Tough Ransomware Targets Android

Friday, September 11, 2015 @ 03:09 PM gHale

The price of popularity in the security world means attacks continue to mount against the top players. Just look at Android.

There is a new sophisticated piece of ransomware that targets Android users and locks them out of their devices by changing the PIN, researchers said.

Zero Day Flaws in Browsers for Android
Google Patches Android Mediaserver Flaw
Android Stagefright Flaw Fixed, Again
Another Android Security Flaw

Masquerading as an app for viewing adult videos called “Porn Droid”, the LockerPin Trojan lurks on third party markets, warez forums and torrents, said researchers at ESET. So far, the majority of infected users are in the U.S.

When users download and install the malicious app, the Trojan tricks them into giving it Device Administrator privileges by pretending it has to download and install an update/patch for the app.

“As the victims click through this innocuous-looking installation they also unknowingly activate the Device Administrator privileges in the hidden underlying window,” the researchers said.

The Trojan is now free to lock the device and reset the PIN for the lock screen. It then shows a message, supposedly by the FBI, which asks victims to pay a $500 fine in order to regain access to the device, and warns them against attempting to unlock the device themselves.

This Trojan also employs some smart protections against detection which could end up uninstalled by the user.

“When users attempt to deactivate Device Admin for the malware, they will fail because the Trojan will have registered a call-back function to reactivate the privileges when removal is attempted,” the researchers said.

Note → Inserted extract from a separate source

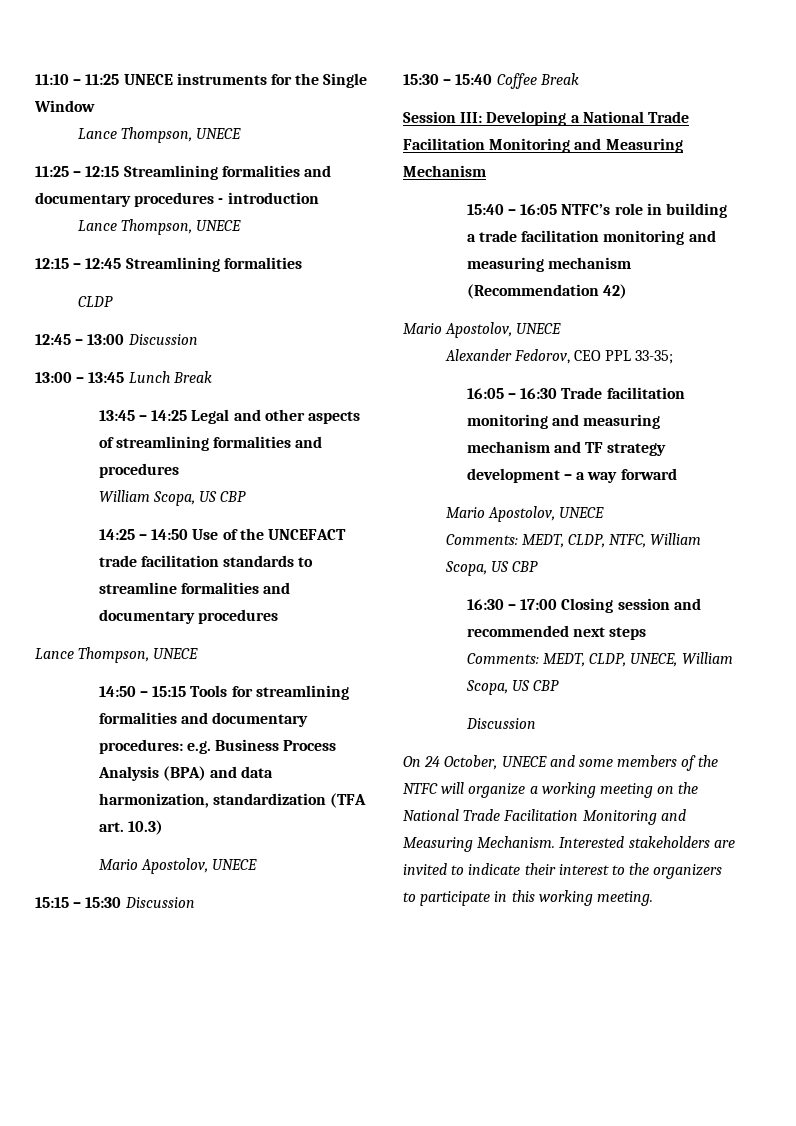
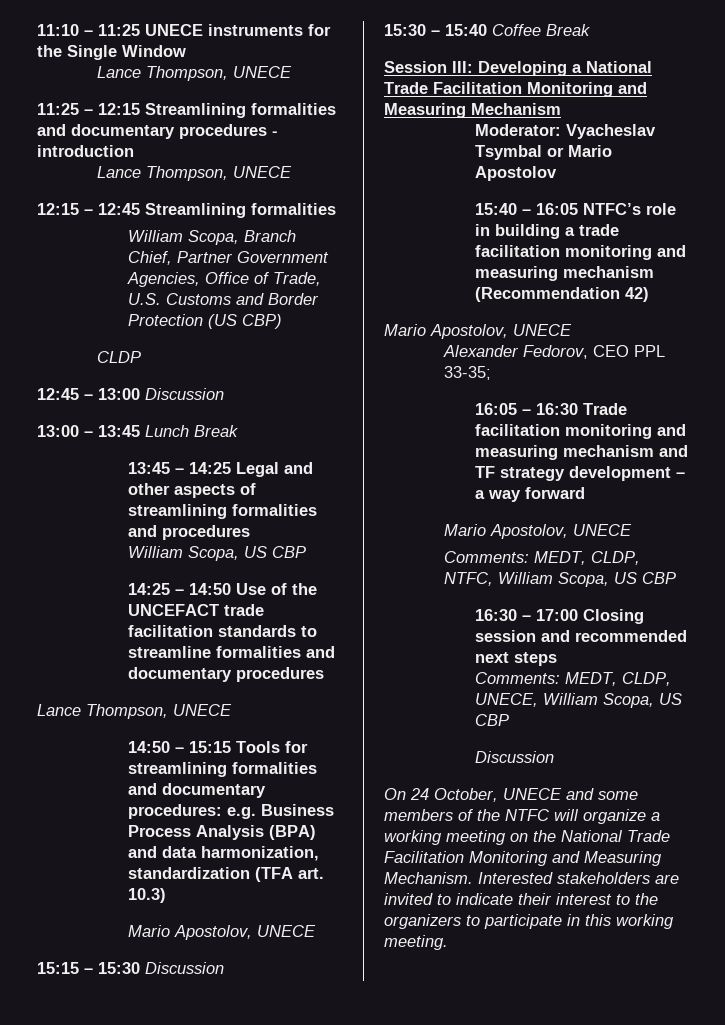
(302, 263) none -> [127,230,296,245] [127,251,329,265] [126,272,321,287] [127,293,319,305] [127,314,282,329] // William Scopa, Branch Chief, Partner Government Agencies, Office of Trade, U.S. Customs and Border Protection (US CBP)
(486, 171) none -> [474,124,656,139] [474,145,612,160] [474,166,557,181] // Moderator: Vyacheslav Tsymbal or Mario Apostolov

“Similarly to when Device Administrator is first activated by the Trojan, if a removal attempt is made the Device Administrator window is again overlaid with a bogus window. Pressing Continue effectively reactivates the elevated privileges.”

Like many types of PC malware before it, LockerPin tries to stop mobile AV solutions from working.

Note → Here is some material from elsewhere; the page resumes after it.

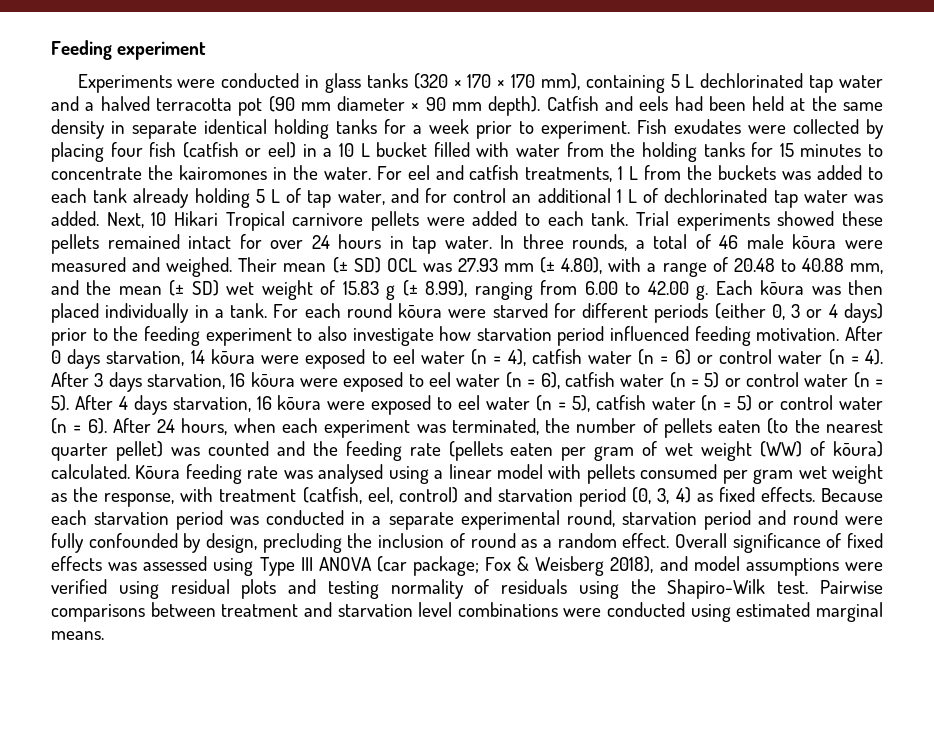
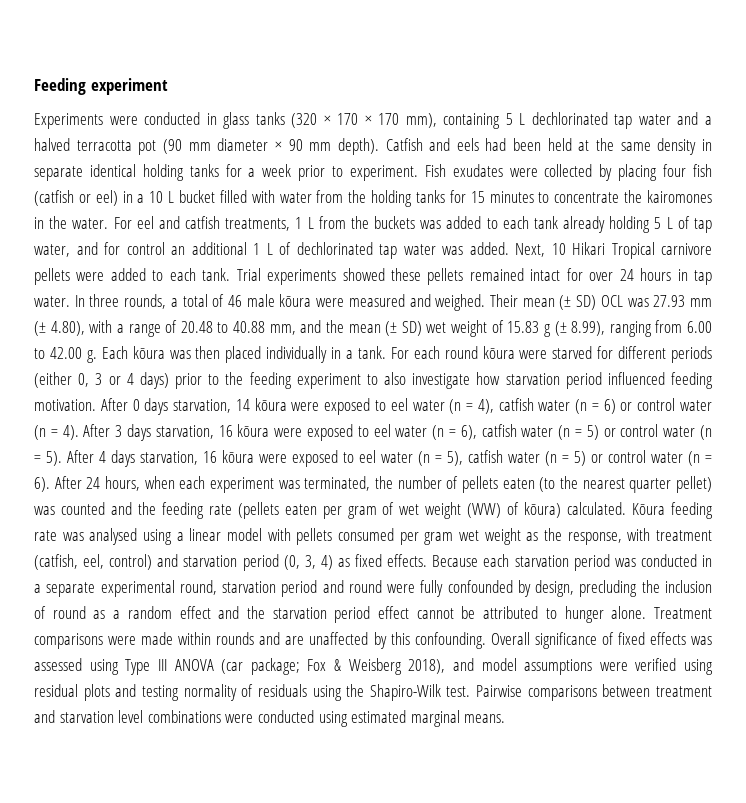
[622,533,670,548] effect. -> [179,606,713,623] [34,632,486,649] effect and the starvation period effect cannot be attributed to hunger alone. Treatment comparisons were made within rounds and are unaffected by this confounding.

On top of all of that, paying the ransom in this particular case will not get the victims anywhere, because after the reset, the new PIN ends up chosen at random, and the attackers do not know it, researchers said.

“The only way to remove the PIN lock screen without a factory reset is when the device is rooted or has a MDM solution capable of resetting the PIN installed. If the device is rooted then the user can connect to the device by ADB and remove the file where the PIN is stored. For this to work, the device needs to have debugging enabled otherwise it’s not possible,” the researchers said.